At Hartford HealthCare, a new type of pharmacy has a new prescription: Food as medicine

Greg Jones, the vice president of community health and engagement for Hartford HealthCare, prefers to call Hartford a food swamp, rather than a food desert.

“There’s stuff out there, but you don’t want to eat it,” he said, adding that on top of people in the city struggling with food insecurity, they’re also struggling with nutritional insecurity.

To help combat nutrition deficits in their most vulnerable patients, Hartford HealthCare has started its Food FARMacy, a 1,000-square-foot space on the first floor of its Brownstone Building at 79 Retreat Ave. that is being officially opened Friday.

The FARMacy looks like any produce section at a grocery store, only it’s staffed with clinicians who help patients who, with a prescription from a doctor, pick out healthy produce and meat to help improve health outcomes.

“The key here is food is medicine,” Jones said. “If we can encourage more people to look at it that way, then we can encourage better and healthier diets.”

It’s not a food pantry, Jones says.

“We have healthy produce and have a healthy tie-in with clinicians who are able to prescribe food that will help them with their health outcomes,” he said.

Dr. Jessica Mullins, the director of gynecology at Hartford HealthCare who also has been working as an OB-GYN at the Women’s Ambulatory Health Services, treats women who are mostly underserved and uninsured in the local community.

She says the initiative will be a huge benefit to her patients, as improved nutrition will result in better outcomes for both the mothers and the babies.

“In women who are pregnant, food insecurity can cause inappropriate and excess weight gain in pregnancy,” Mullins said. “That can result in poor pregnancy outcomes, but moreover can actually impact the health of their babies even later on in life. That can include obesity, heart conditions and stroke if the moms do not have appropriate nutrition while pregnant.”

Mullins said her clinic started screening for food insecurity in 2019, with the positivity rate at about 25%. During the pandemic, the positivity rate exploded to 50%, she said.

“It’s a big issue in our patient population,” she said.

Mullins said in the past patients who were screened as being food insecure would be referred to a clinician who will talk to them about the importance of nutrition and then told of food banks in the area, as well as information on government assistance.

The FARMacy is one additional, practical tool to not only provide education and tell patients where to go, but also provide them with healthy food that can be picked up right on the Hartford HealthCare campus.

“It’s going to truly impact our patient care tremendously,” Mullins said, adding she had done a research project with a resident that looked at the impact of nutritional counseling on patients in prenatal care. “Just by having a visit with a nutritionist, that decreased inappropriate weight gain by about half. So even having just that education was helpful. I cannot imagine how much more impact we will have when we can provide our patients with food.”

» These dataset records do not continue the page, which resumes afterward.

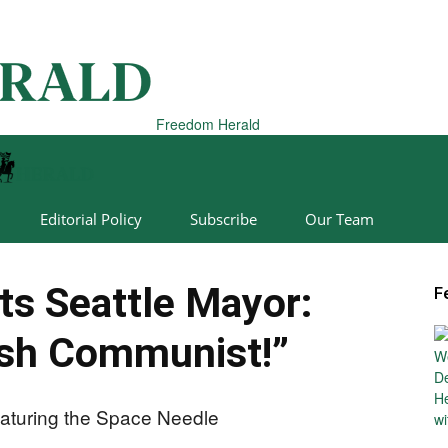
Freedom Herald
Editorial Policy
Subscribe
Our Team
s Seattle Mayor:
F
ash Communist!”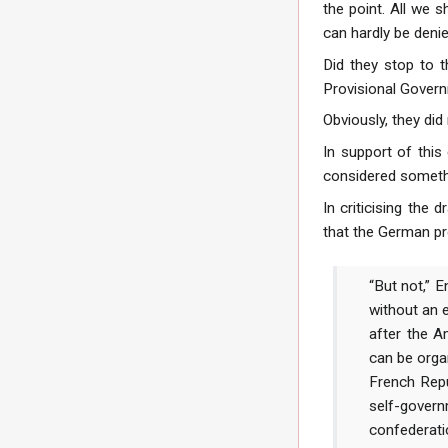
the point. All we 
can hardly be denie
Did they stop to t
Provisional Govern
Obviously, they did 
In support of this
considered somethin
In criticising th
that the German pro
“But not,” 
without an
after the A
can be orga
French Repu
self-govern
confederati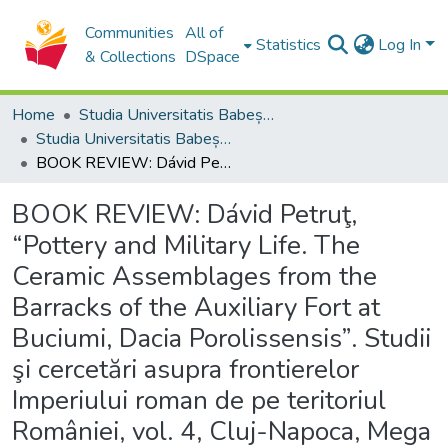
Communities
All of
Statistics
Log In
& Collections
DSpace
Home
Studia Universitatis Babeș-Bolyai Collection
Studia Universitatis Babeș-Bolyai Historia
BOOK REVIEW: Dávid Petruţ, “Pottery and Military Life. The Ceramic Assemblages from the Barracks of the Auxiliary Fort at Buciumi, Dacia Porolissensis”. Studii şi cercetări asupra frontierelor Imperiului roman de pe teritoriul României, vol. 4, Cluj-Napoca, Mega Press, 2018, 198 p. ISBN 978-606-020-043-7
BOOK REVIEW: Dávid Petruţ,
“Pottery and Military Life. The
Ceramic Assemblages from the
Barracks of the Auxiliary Fort at
Buciumi, Dacia Porolissensis”. Studii
şi cercetări asupra frontierelor
Imperiului roman de pe teritoriul
României, vol. 4, Cluj-Napoca, Mega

The patients can also select food for their entire families, Mullins said, so the FARMacy’s reach is much greater.

Recipes, written in Spanish and English, will also be displayed next to the food to help patients with preparation, Mullins said.

Jones said the FARMacy, which will be open weekdays and one weekend day, will accommodate 200 to 250 visits per month initially, with an eye toward expansion. The program is also being piloted in the areas of bariatrics and advanced heart failure.

Hartford resident Noemi Rodriguez, 63, has a number of health issues, including diabetes. She said through an interpreter that she’s looking forward to starting the program to get the food and the fruits and vegetables.

“I’m very happy about it,” she said.